Hiusam commented 1 year ago

Hi, I have the same question about the problem.

  1. The positive map stores only the span of the target object, no anchor objects. Is it right?
  2. The procedure of the target span generation is:
    • construct pairs of utterance <-> span distribution (256-dim logits) using string matching with the ground-truth class label of the target and the utterance. (I guess you must only use the training split)
    • use these pairs to train a text classifier (the input is an utterance, the output is the 256-dim logits)
    • use this text classifier to generate the span distribution for all the data again (including training and testing split)
    • use these generated span distributions (the "sr3d_pred_spans.json" file) for both training and testing in your methods.
      1. If I am correct in "2", the accuracy of the target span distribution is an important factor for your model's performance.
nickgkan commented 1 year ago

You can actually find the code for this in src/text_cls.py.

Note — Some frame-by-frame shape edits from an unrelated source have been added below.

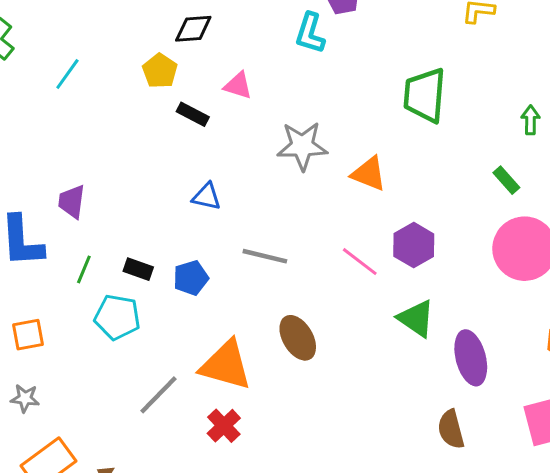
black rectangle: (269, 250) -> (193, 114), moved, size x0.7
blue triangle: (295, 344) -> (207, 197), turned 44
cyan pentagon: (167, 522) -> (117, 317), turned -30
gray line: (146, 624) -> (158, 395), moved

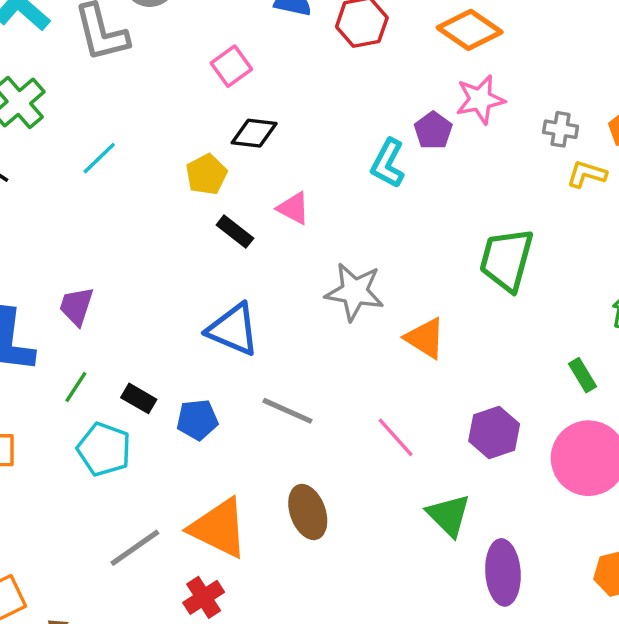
blue triangle: (207, 197) -> (233, 329), size x1.6
purple hexagon: (414, 245) -> (494, 432), moved

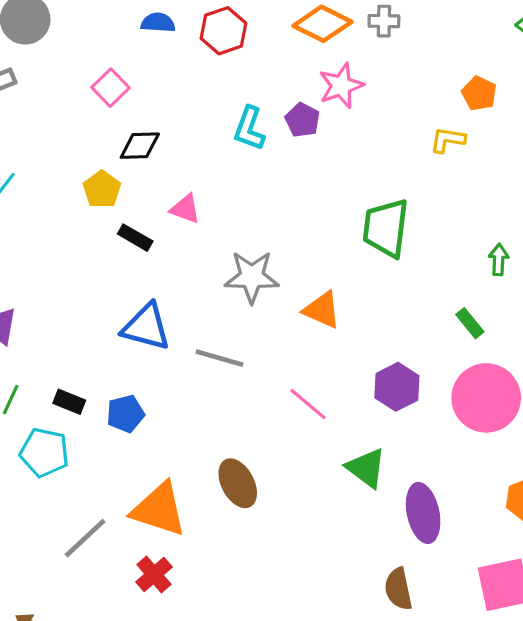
gray cross: (561, 129) -> (384, 21), moved
cyan L-shape: (388, 163) -> (249, 128), moved
gray line: (287, 411) -> (219, 358), moved

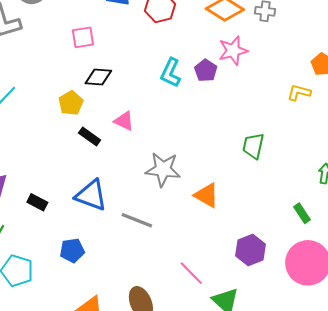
pink square: (110, 88) -> (83, 37), turned 30
green trapezoid: (386, 228) -> (253, 146), size x0.7
black rectangle: (69, 402) -> (37, 202), moved
pink line: (308, 404) -> (191, 273), moved

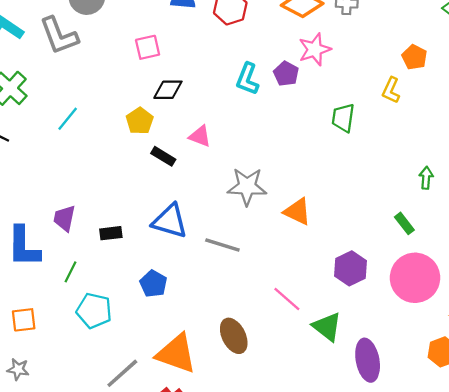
yellow L-shape: (299, 93) -> (391, 90), turned -75
green trapezoid: (253, 146) -> (343, 118), moved
black rectangle: (37, 202) -> (111, 233), turned -30
blue pentagon: (72, 250) -> (153, 284), turned -30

  1. Yes. Although for SR3D, because it's synthetic and string matching works perfectly, we can apply a very simple heuristic to find the anchor span as well.
  2. Pairs of utterance <-> distribution over actual tokens. The rest is correct.
  3. The accuracy is almost 100%. It is measured on the val set and only for the sentences that we can apply string matching to find the target span, which is actually the majority of utterances.
Hiusam commented 1 year ago

Greetings and thank you for responding.

After reviewing the code, I must say that you did an excellent job!

I have a minor inquiry: What was the reason for adding "not mentioned" to the network input's utterance? Since "not mentioned" span is not assigned as GT, it's highly improbable that the network will ever predict it, i.e., whether you append "not mentioned" or not, the inference results will remain the same. I guess you did this to correspond with the input of BUTD-DETR?

ayushjain1144 commented 1 year ago

Hi, "not-mentioned" is used to match all queries which do not match to any ground truths. For more details, please check Section-3.4 of the paper.

Hiusam commented 1 year ago

Hi, "not-mentioned" is used to match all queries which do not match to any ground truths. For more details, please check Section-3.4 of the paper.

Hi, I see that. But I am talking about src/text_cls.py, am I missing something?

ayushjain1144 commented 1 year ago

Oh I see, right, there it's just done to match BUTD-DETR format.